Market Health

Which FAANG+M Stock Is a “Buy”?

Last June, I wrote about the FAANG stocks.

You know the ones… Facebook (Nasdaq: FB), Amazon (Nasdaq: AMZN), Apple (Nasdaq: AAPL), Netflix (Nasdaq: NFLX) and Google parent company Alphabet (Nasdaq: GOOGL).

At the time, Amazon and Netflix were soaring thanks to pandemic-induced surges in online shopping and video streaming. Microsoft (Nasdaq: MSFT) was also outperforming, thereby solidifying its spot among the tech kings. Many analysts call this group FAANG+M.

But these days, an unexpected member of the club – the worst performer of 2020 – is sporting an enviable rating.

Only One FAANG+M Stock is Undervalued

Apple, Google and Microsoft are currently labeled “Overvalued.” This means their prices are double or triple their fair values – what the prices should be based on earnings and growth.

This rating shouldn’t shock anyone because the markets are at all-time highs.
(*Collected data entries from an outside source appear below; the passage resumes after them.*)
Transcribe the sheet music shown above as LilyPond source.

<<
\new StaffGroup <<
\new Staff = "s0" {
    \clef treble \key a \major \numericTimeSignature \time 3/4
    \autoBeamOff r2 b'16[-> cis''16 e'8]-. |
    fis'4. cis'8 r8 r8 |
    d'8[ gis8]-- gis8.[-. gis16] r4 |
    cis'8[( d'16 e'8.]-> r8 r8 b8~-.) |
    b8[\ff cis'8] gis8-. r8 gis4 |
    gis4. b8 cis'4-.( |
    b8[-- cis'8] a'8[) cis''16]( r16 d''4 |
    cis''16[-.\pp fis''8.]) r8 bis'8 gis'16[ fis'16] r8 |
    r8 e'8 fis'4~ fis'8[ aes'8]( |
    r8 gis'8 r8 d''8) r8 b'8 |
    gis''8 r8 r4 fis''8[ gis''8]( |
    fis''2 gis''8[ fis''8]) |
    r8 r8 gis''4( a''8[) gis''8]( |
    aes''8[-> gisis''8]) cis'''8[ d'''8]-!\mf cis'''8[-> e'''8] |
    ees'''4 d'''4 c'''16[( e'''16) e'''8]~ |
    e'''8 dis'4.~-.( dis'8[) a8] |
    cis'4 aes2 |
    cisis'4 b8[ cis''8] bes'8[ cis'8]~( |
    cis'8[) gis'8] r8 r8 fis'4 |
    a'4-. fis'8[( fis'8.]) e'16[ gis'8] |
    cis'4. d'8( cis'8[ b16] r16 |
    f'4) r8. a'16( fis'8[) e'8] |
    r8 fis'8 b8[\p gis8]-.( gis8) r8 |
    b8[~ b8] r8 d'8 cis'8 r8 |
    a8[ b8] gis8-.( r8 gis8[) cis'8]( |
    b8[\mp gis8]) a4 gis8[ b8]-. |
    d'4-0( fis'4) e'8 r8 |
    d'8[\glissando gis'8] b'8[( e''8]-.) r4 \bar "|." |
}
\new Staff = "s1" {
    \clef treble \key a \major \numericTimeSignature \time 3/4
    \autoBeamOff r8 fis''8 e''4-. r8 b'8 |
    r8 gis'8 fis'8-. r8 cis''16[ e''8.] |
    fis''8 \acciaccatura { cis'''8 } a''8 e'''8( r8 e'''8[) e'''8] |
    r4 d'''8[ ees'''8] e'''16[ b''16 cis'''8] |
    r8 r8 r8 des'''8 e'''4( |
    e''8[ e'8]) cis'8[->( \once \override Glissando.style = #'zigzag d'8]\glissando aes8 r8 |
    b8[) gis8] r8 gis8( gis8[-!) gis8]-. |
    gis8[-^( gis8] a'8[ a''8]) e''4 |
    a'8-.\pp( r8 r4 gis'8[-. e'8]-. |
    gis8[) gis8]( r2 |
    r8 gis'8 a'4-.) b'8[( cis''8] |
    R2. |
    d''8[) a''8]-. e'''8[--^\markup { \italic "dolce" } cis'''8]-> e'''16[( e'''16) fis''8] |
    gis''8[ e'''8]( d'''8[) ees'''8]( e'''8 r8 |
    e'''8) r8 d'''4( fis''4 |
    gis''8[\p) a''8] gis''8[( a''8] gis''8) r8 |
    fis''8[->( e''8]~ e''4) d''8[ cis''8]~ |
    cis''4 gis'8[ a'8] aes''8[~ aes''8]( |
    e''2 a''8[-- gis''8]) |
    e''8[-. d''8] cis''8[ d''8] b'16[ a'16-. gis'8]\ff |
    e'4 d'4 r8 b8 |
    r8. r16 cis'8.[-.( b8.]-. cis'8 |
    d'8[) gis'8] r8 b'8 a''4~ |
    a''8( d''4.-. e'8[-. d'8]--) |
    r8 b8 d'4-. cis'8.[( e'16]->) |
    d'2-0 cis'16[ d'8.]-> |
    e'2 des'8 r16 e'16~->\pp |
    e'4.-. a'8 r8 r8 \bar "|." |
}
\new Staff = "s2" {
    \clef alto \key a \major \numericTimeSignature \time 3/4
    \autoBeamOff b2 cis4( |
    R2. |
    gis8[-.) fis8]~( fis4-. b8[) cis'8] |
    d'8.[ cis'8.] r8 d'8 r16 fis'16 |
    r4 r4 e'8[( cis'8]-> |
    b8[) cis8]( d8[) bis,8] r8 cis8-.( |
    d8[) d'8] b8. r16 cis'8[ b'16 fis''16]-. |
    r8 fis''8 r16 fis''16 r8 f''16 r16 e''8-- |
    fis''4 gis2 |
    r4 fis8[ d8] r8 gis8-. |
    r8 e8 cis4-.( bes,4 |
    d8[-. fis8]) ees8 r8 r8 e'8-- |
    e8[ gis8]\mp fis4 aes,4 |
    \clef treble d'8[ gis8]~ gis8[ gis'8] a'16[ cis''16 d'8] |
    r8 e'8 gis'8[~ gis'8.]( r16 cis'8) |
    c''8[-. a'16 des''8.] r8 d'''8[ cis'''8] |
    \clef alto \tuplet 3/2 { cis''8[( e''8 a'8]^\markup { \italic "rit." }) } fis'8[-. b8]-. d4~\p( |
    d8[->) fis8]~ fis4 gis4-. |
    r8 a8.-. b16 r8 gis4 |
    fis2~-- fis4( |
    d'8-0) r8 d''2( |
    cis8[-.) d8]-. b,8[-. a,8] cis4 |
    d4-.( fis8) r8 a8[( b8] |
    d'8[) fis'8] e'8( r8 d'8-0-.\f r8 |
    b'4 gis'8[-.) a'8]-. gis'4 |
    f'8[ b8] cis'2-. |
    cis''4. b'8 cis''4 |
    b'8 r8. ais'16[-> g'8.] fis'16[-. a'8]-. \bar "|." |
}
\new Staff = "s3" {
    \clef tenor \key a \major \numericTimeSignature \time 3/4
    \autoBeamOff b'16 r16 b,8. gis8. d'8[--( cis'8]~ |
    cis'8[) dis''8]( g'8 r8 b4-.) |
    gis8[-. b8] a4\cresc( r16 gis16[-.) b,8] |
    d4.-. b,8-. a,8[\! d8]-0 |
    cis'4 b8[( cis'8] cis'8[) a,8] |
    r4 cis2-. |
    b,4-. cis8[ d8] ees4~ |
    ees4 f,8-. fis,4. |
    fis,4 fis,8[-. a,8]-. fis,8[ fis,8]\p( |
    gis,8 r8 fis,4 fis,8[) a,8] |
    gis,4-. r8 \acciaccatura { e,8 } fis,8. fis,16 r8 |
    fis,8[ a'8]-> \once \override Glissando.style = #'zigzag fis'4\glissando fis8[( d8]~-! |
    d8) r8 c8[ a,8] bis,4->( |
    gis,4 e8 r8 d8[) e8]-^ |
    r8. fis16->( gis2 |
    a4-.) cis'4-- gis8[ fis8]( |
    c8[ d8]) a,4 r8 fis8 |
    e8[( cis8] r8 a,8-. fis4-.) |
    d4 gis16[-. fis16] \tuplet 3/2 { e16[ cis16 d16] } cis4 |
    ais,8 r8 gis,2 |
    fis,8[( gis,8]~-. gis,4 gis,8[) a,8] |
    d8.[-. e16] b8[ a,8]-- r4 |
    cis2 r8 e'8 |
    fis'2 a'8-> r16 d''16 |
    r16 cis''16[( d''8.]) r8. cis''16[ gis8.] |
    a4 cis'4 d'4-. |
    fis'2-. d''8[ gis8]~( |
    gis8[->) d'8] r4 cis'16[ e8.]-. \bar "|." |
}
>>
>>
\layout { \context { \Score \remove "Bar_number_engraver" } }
Investors like to put their money into familiar companies – and those don’t get more ubiquitous than this trio.

Based on current metrics, all three are expected to produce negative returns over the next five years.

Amazon and Netflix are “Near Fair Value” – meaning their prices are slightly higher than fair value, but the stocks are more or less well-priced. They’re expected to produce modest gains.

Facebook – on the other hand – is considered “Undervalued” right now. This means its fair value is actually higher than its current price.

It’s the only one in the group that is expecting a 40% return over the next five years.

And it’s the only one of the Nasdaq’s top 10 most heavily weighted stocks that is undervalued right now.

How could this be? Isn’t Facebook under fire for alleged privacy violations and antitrust concerns? Isn’t it the center of a historic political tug of war?

Yes and yes. But that volatility is already priced in!

There are plenty of reasons to be bullish on the social network. For one thing, its daily active user growth has remained strong and steady at around 79%. It has reported consistently strong average revenue per person. And its advertising algorithm has proven to be effective at monetizing current users.

Additionally, Facebook is a key player in improving global Wi-Fi access. Though this is a huge undertaking, it would potentially double the platform’s addressable market.

Lastly, Facebook owns Instagram and WhatsApp, two popular social media watering holes that are helping the company touch every corner of the internet.

In the short term, Facebook may still see some ups and downs. Founder and CEO Mark Zuckerberg is still trying to create the controversial “Instagram for kids.” And the partisan feud being fought under Facebook’s jurisdiction is heated, to say the least.

But it’s not often that we see a blue chip so reasonably priced – especially one of the FAANG+M stocks, which are notoriously overinflated.

Facebook went from being the “biggest loser” of 2020 (with a 30.9% gain compared with Amazon’s 76.6%) to “most likely to succeed” in 2021.

That’s a comeback investors should certainly keep in focus in the months ahead.